We are all just humans and our views on other people are coloured by the people we meet and the experiences we make. Therefore, it has been natural for me to think at the back of my mind that trans people have a lot of issues in their life, not only by coming out, but by the sheer challenges of everyday life.

Then I met Thomas Westervoll Hansen and Noah Lind. Each year the Norwegian organization ‘Sex and Society’ hands out the ‘Shamless’-prize to people who have been on the barricades for a sex positive society ridden by shame. The prize is even under the protection of Her Majesty Crown Princess Mette Marit of Norway.

This year the prize went to ‘body positive activist’ Carina Elisabeth Carlsen, and at the award ceremony I met members of the jury, two of them were Thomas and Noah; two straight young trans men, both 21 years old, grounded, outspoken, positive and self-confident guys.

Their journey had not been without challenges, being a trans person and making all the decisions is as we all may understand, not a walk in the park, but apart from this both these guys get emotional and financial support from their families to go through the trans process.

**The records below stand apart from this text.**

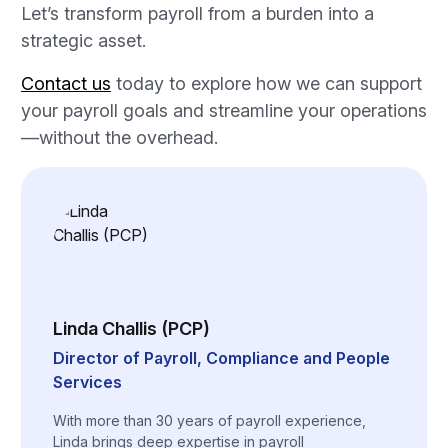
Let’s transform payroll from a burden into a
strategic asset.
Contact us
today to explore how we can support
your payroll goals and streamline your operations
—without the overhead.
Linda Challis (PCP)
Director of Payroll, Compliance and People
Services
With more than 30 years of payroll experience,
Linda brings deep expertise in payroll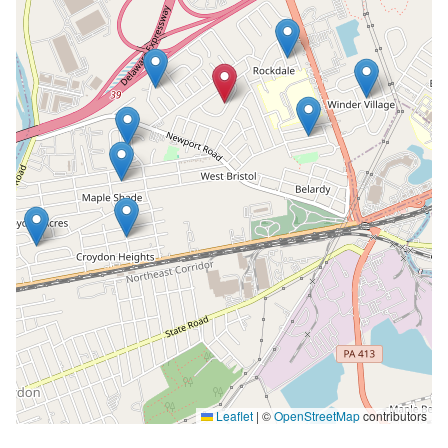
Leaflet
|
©
OpenStreetMap
contributors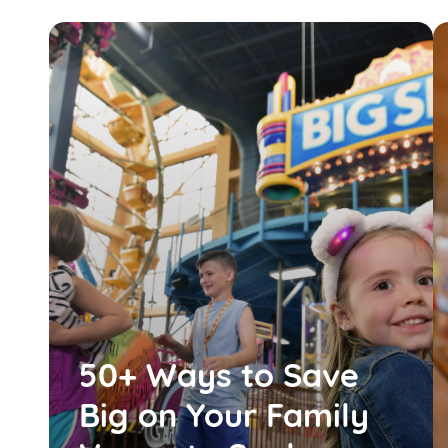
50+ Ways to Save
Big on Your Family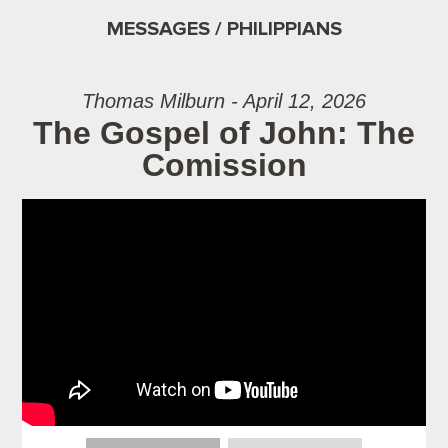
MESSAGES / PHILIPPIANS
Thomas Milburn - April 12, 2026
The Gospel of John: The
Comission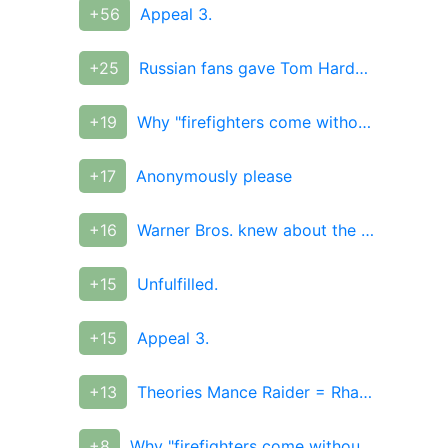
+56
Appeal 3.
+25
Russian fans gave Tom Hardy a T-shirt from their photos
+19
Why "firefighters come without water" and why they don't
+17
Anonymously please
+16
Warner Bros. knew about the failure of the "Justice League"
+15
Unfulfilled.
+15
Appeal 3.
+13
Theories Mance Raider = Rhaegar Targaryen
+8
Why "firefighters come without water" and why they don't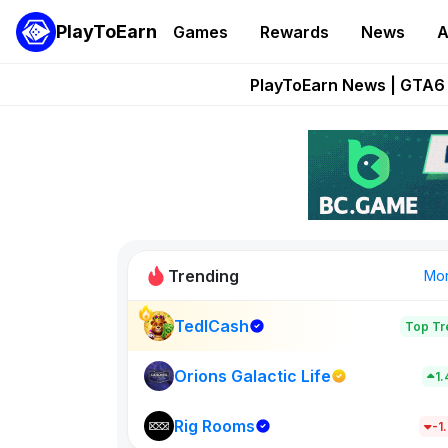
PlayToEarn
Games
Rewards
News
A
Onchain Heroes Re
PlayToEarn News | GTA6 
Grand Thef
Pixie Chess Go
Step App 
Trending
Mo
TedlCash
Top Tr
Sol Valleys
1398
Orions Galactic Life
1
Rig Rooms
New on PlayT
-1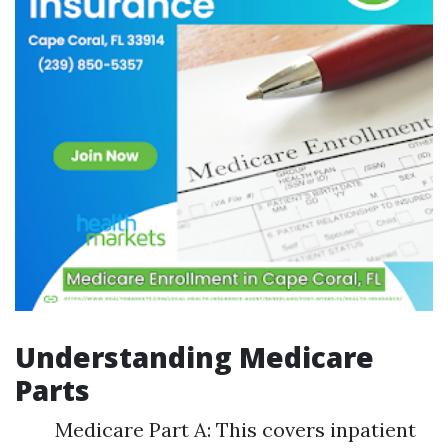
Understanding Medicare
Parts
Medicare Part A: This covers inpatient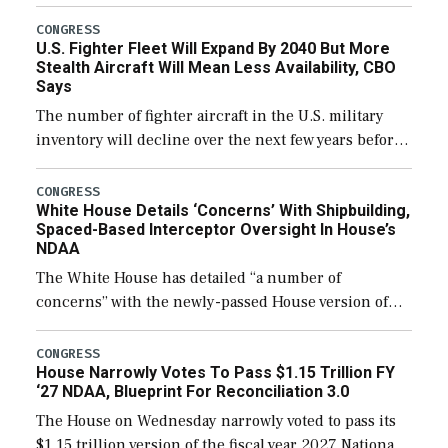
through December 11, which would also secure
additional funds to support ongoing shipbuilding
CONGRESS
U.S. Fighter Fleet Will Expand By 2040 But More
efforts and […]
Stealth Aircraft Will Mean Less Availability, CBO
Says
The number of fighter aircraft in the U.S. military
inventory will decline over the next few years before
expanding to a greater number than currently, but
their availability for operational […]
CONGRESS
White House Details ‘Concerns’ With Shipbuilding,
Spaced-Based Interceptor Oversight In House’s
NDAA
The White House has detailed “a number of
concerns” with the newly-passed House version of
the next defense policy bill, to include the
legislation’s limits on procuring Navy ships built […]
CONGRESS
House Narrowly Votes To Pass $1.15 Trillion FY
‘27 NDAA, Blueprint For Reconciliation 3.0
The House on Wednesday narrowly voted to pass its
$1.15 trillion version of the fiscal year 2027 National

As I was talking to them I notices that they were quite different in the way they behaved. They both were young, nice and polite, but one of them was gentler in his expression whilst the other was in a way more butch.

Why do I mention their difference in behaviour? Because I have to be honest enough to say that this too was part of my process of learning and understanding. There are a lot of things that are ‘the right way’ of thinking, that are logical from a humanistic point of view, and that are ‘politically correct’. Still, this framework of good and correct intentions can very well work as a good guideline, but at the same time we have to take into account that we are just humans, and sometimes it takes time to learn and understand.

Trans people are of course just as diverse and faceted as any other group of people in the society. Still I think a lot of people out there have this fixed idea of what a trans person is – and even worse; what type of person they are, how they feel, act and behave.

It is time we start to look at trans people as individuals, not just a group. I mean, gay men get quite annoyed when straight people think we are all acting, thinking and behaving the same way.

I also think communication is great and important, and even if it can be tiring and straight out annoying, when people ask ‘stupid’ questions, but hey, at least they are curious and want to know more. And curiosity is a wonderful way to transfer knowledge and understanding, as long as the person asking is actually positive and open – because where should we otherwise get info and facts from?

We could go online and search the Internet, but there are so many ‘truths’ out there, and nothing beats human to human contact. I have been lucky and met several trans men and women in my life, I still don’t fully understand what they must go through, but I have learned to respect their choices and their fate.

And if there are things I don’t understand I will just keep on asking ‘stupid’ questions. Or what we say over and over at Mr Gay Europe every year; “the only stupid question is the one you don’t ask”.